No vendor can credibly provide governance frameworks that recommend against their own products' use; no vendor has the organizational knowledge of a specific enterprise's risk profile, regulatory obligations and decision-making accountability structure that governance frameworks must reflect to be usable.
Ken Liu's observation, which he made during a ChinaTalk interview, puts the structural issue in clear terms. Access to frontier intelligence, he argued, can be rented; operational control and organizational learning cannot.

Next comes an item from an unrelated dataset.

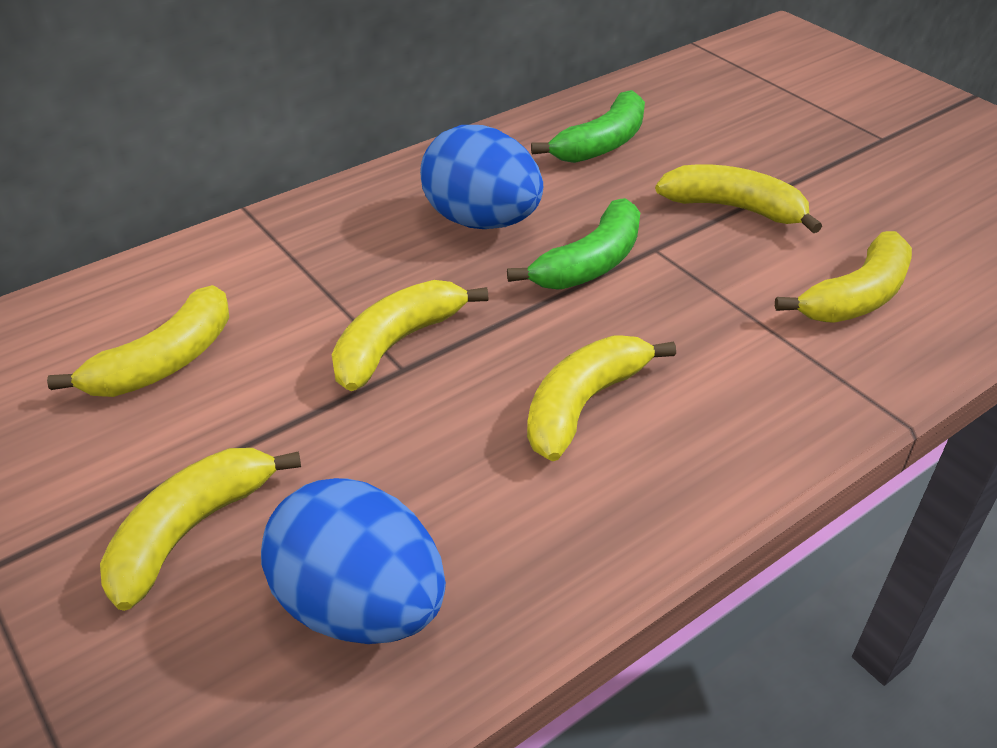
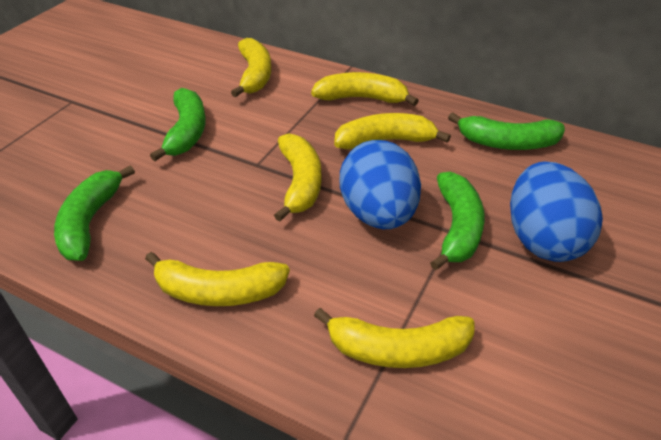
green banana: 2 -> 4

The implication for enterprises is that template-based deployment, agent orchestration features and even managed constraint evaluation are all rentable; however, judgment about which constraints are appropriate for a specific regulated context, which failure modes are acceptable in a specific production environment and how agent behavior maps to organizational accountability is not something any vendor is able to sell. This is because selling it would require them to make decisions against their own platform.
Organizations that built their AI strategies around the assumption that governance frameworks would arrive alongside deployment tooling are now discovering the tooling is moving faster than the frameworks, and, what’s more, the frameworks offered by those same vendor channels are inherently limited. Vendor-dependency is forming before anyone has an alternative.
Developing architectural judgment
This tension will remain unresolved for the foreseeable future. That means organizations need to develop genuine architectural judgment — the capacity to evaluate, select and govern AI capabilities independently of the vendors offering it. Yes, this will be challenging given the speed of change is making independence increasingly difficult to maintain and financial structures (PE portfolio licensing, delivery ventures with frontier capital) are being designed to reduce friction in a direction that benefits the vendor, but it’s ultimately the critical task for AI adopters this year.
What a company's organizational structure actually needs to provide the governance layer independently — and whether it can be built at the pace deployment is demanding — is a question the week's signals raised clearly and left entirely open.
Disclaimer: The statements and opinions expressed in this article are those of the author(s) and do not necessarily reflect the positions of Thoughtworks.